Take advantage of the cloud

Cloud providers are starting to provide staging grounds for integrating supply chain data into business applications and even partners. For example. The Google Supply Chain Twin brings together data from a variety of sources when less partner integration time is required than traditional API-based integration.

“Consumers have seen a 95% reduction in analytics processing time since Google Cloud launched the supply chain twin, with some companies dropping from two and a half hours to eight minutes,” said Hans Thalbaur, managing director of Google Cloud’s global supply chain and logistics.
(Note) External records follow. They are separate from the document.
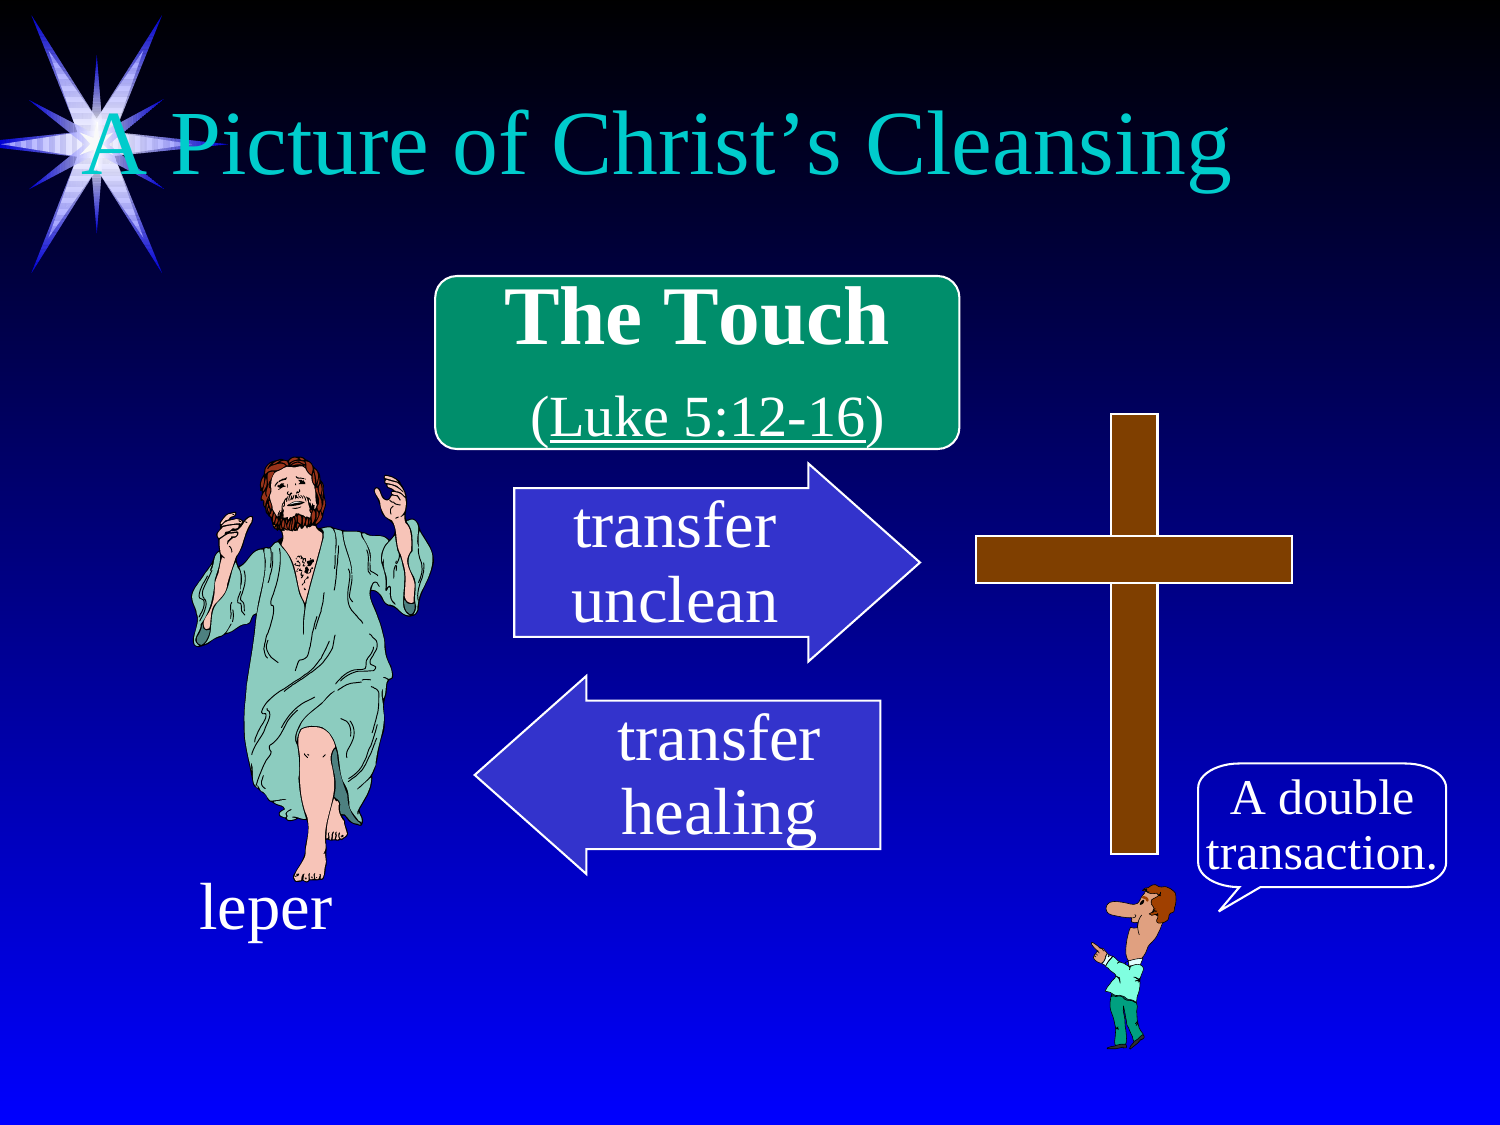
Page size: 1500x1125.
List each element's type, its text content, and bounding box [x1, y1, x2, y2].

text_box [976, 413, 1293, 854]
title A Picture of Christ’s Cleansing [65, 81, 1435, 207]
text_box transfer healing [474, 676, 881, 874]
text_box The Touch (Luke 5:12-16) [435, 276, 960, 449]
chart [1090, 884, 1177, 1050]
text_box leper [184, 862, 553, 952]
text_box transfer unclean [514, 463, 921, 662]
text_box A double transaction. [1198, 763, 1447, 912]
picture [186, 451, 439, 862]
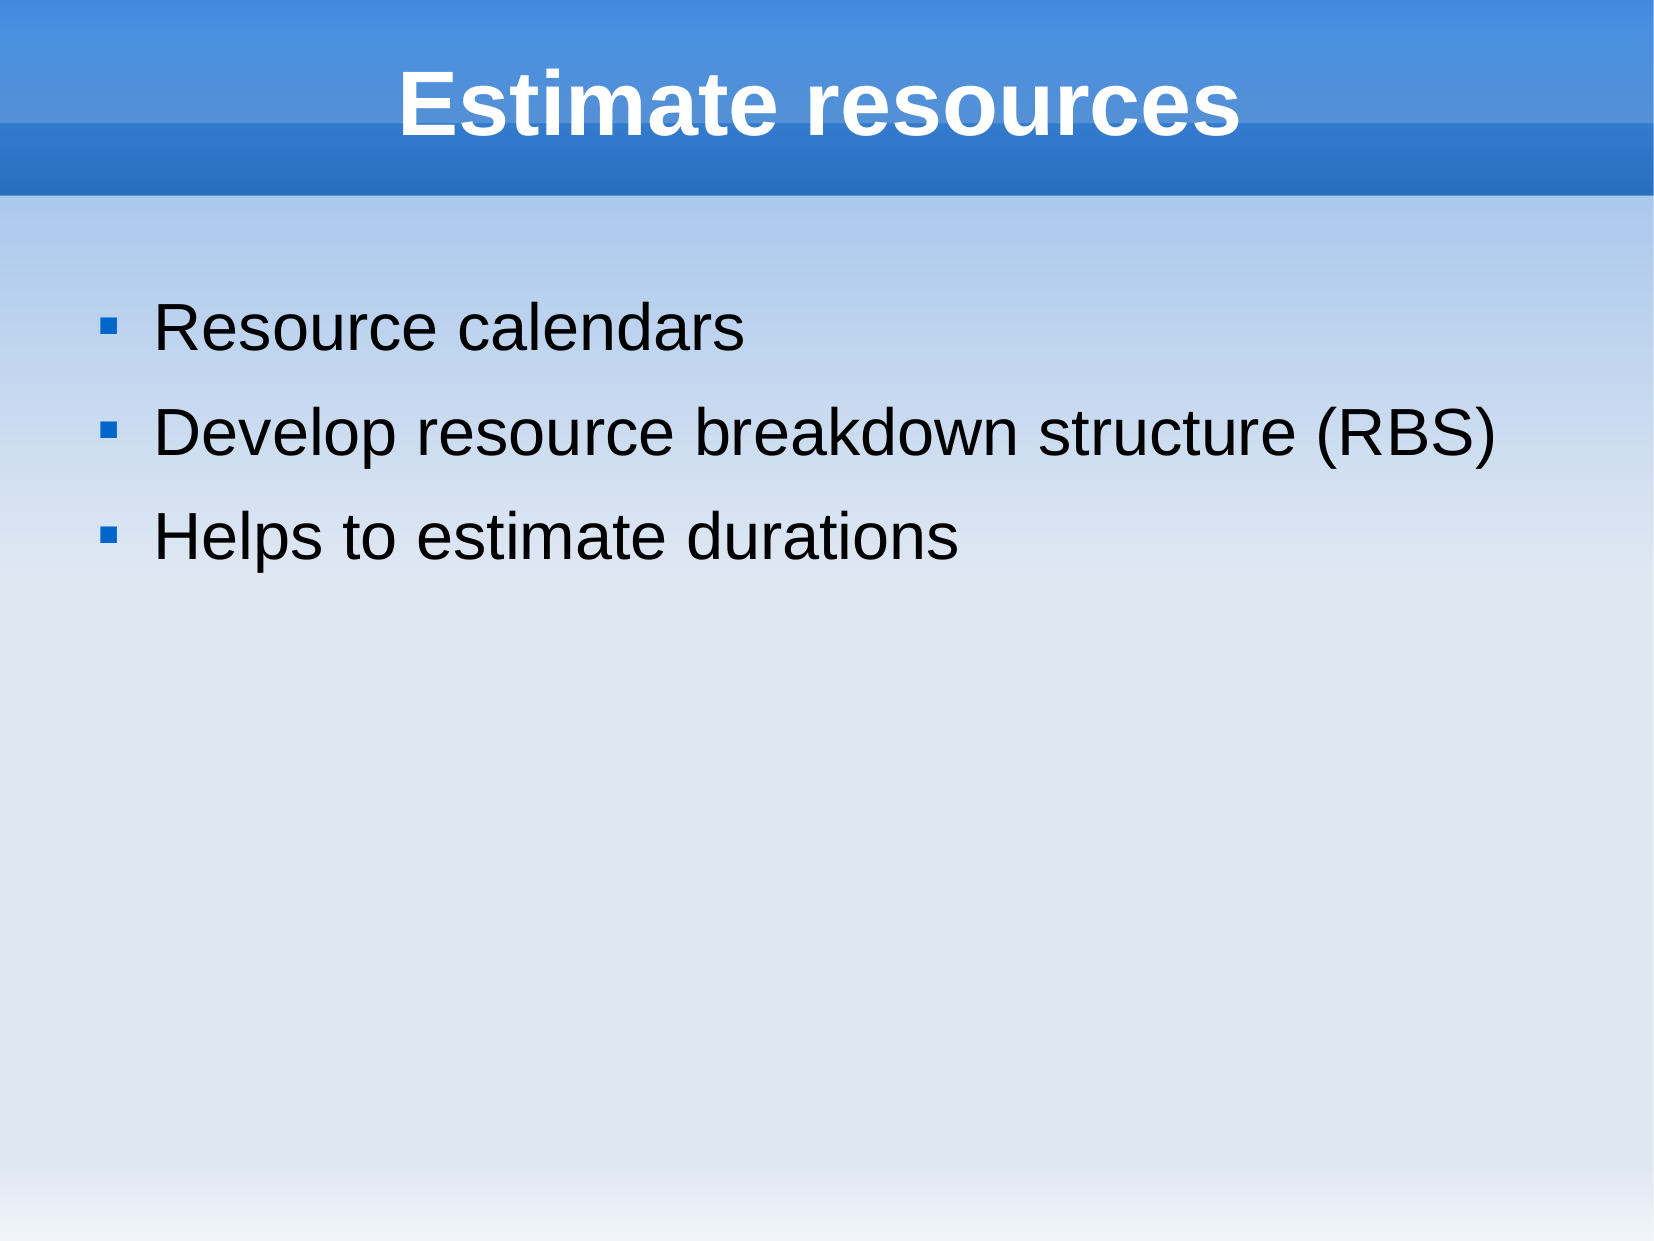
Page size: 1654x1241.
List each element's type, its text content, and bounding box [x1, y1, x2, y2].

picture [0, 0, 1654, 1241]
list Resource calendars Develop resource breakdown structure (RBS) Helps to estimate durations [82, 290, 1571, 1094]
title Estimate resources [76, 7, 1565, 200]
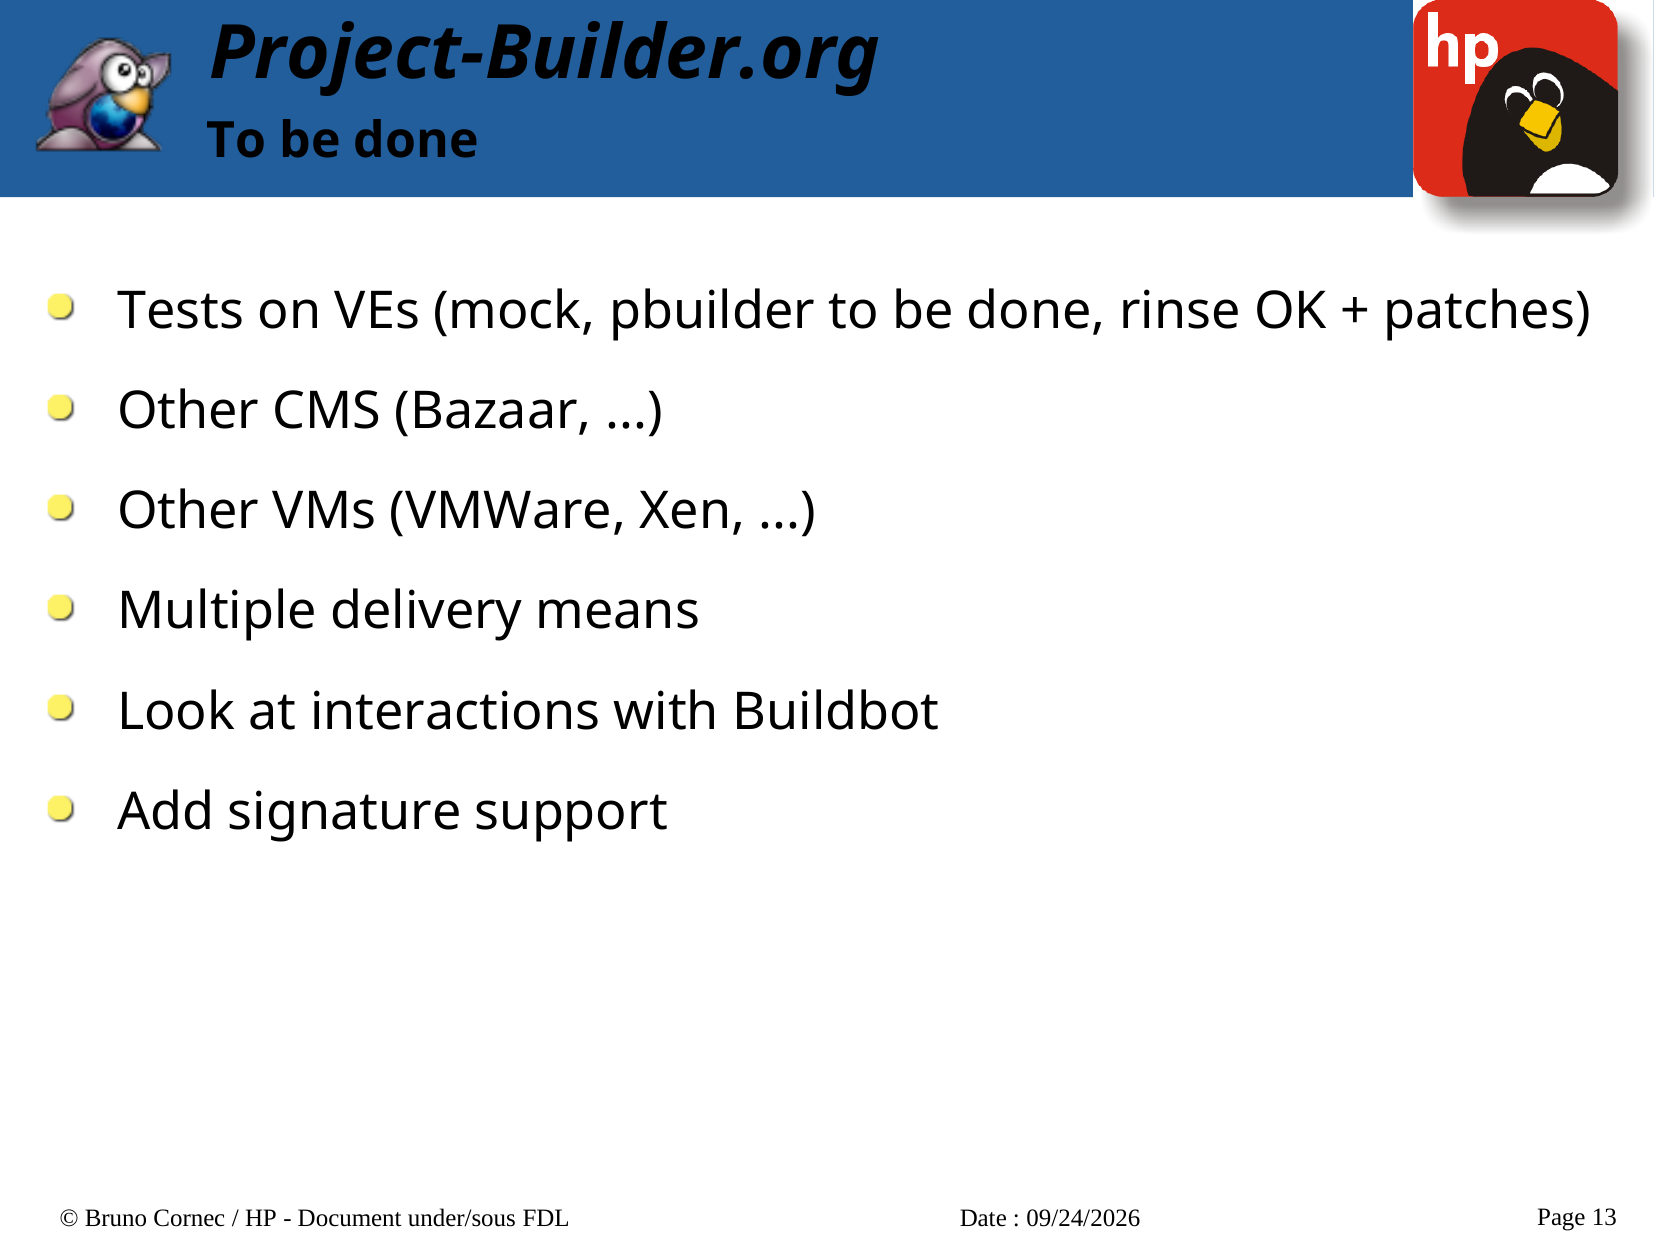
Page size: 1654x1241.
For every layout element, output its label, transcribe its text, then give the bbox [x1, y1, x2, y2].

picture [0, 0, 211, 199]
picture [1413, 0, 1654, 235]
title To be done [206, 59, 1121, 221]
list Tests on VEs (mock, pbuilder to be done, rinse OK + patches) Other CMS (Bazaar, ...) Other VMs (VMWare, Xen, ...) Multiple delivery means Look at interactions with Buildbot Add signature support [34, 272, 1642, 1101]
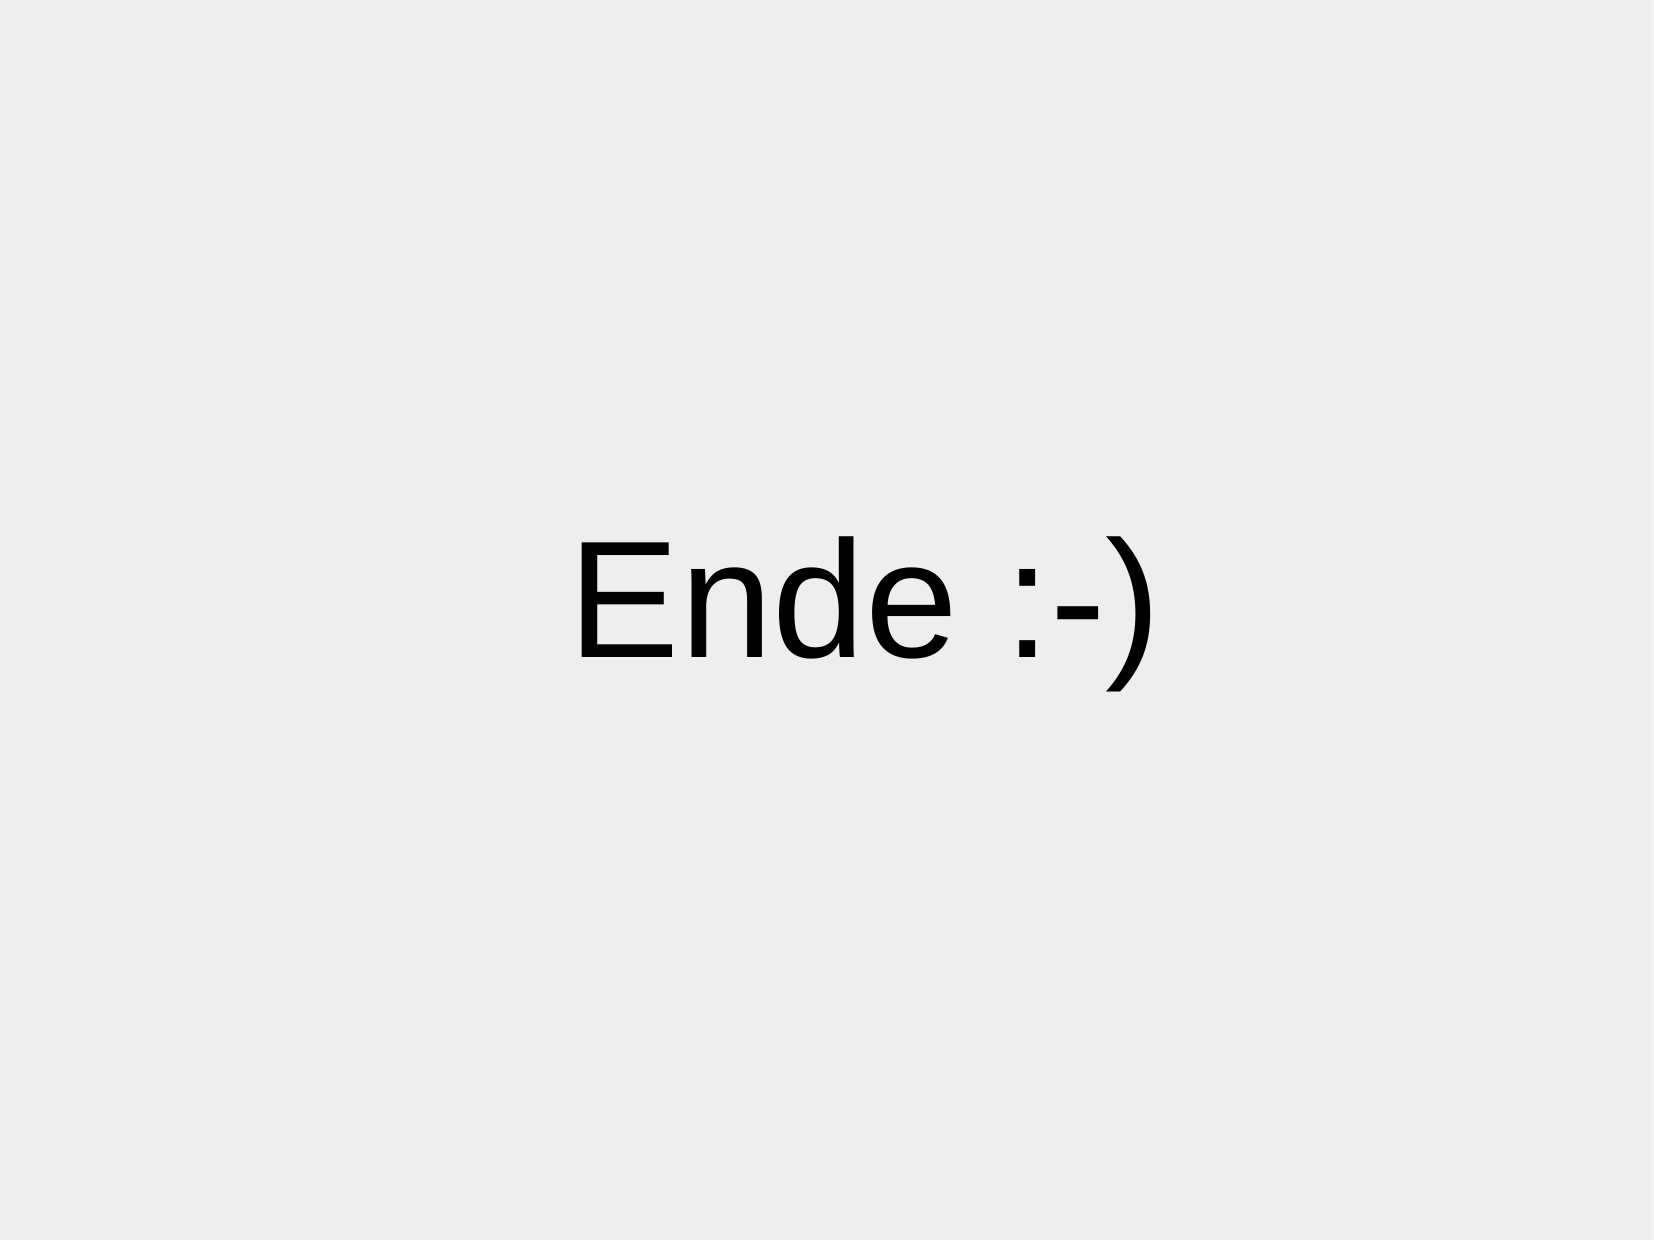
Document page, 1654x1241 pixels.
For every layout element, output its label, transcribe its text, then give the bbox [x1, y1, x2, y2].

Transportation.

Until recently, large companies only exchanged data based on legacy technology like EDI. The cloud-based approach can not only improve data sharing between partners, but it can also reduce the bar for weaving in contextual data about weather, risk and customer sentiment so that they gain a deeper understanding of their operations.

“Our vision for the supply chain is to change the world by using intelligence to create a transparent and sustainable supply chain for everyone. Creating an ecosystem with partners on data, applications and implementation services is a top priority to enable this vision, ”Thalbour said.

Supply chain leaders are also beginning to take advantage of Microsoft’s digital twin integration.

“Microsoft Azure can be a game-changer for many businesses that rely on internal and external data sources for their planning and scheduling,” said Yogesh Amravatkar, Managing Director, NTT Data Supply Chain Transformation.

Azure also provides tools that make it easy to combine real-time sensitive data using an IoT hub with visualization of supply chain elements with IoT Central.

Blue Yonder’s software-as-a-service solutions for the supply chain are built on Microsoft Azure Cloud, which is growing rapidly worldwide.

“Supply chain planning in the cloud in the form of SaaS solutions has already become the norm in the supply chain software industry,” said Puneet Saxena, Corporate Vice President of Global Manufacturing Hi-Tech at supply chain management provider Blue Yonder. .

Linking data providers’ ecosystems still requires time and implementation efforts, but once established, these automated connections can operate successfully without much human effort, and trends in this vein of technology are likely to continue.

Venturebeat’s mission Digital Town Square is set to become a place for technical decision makers to gain knowledge about the changing enterprise technology and practices. Learn more about membership.

Similar Posts

Leave a Reply

Your email address will not be published.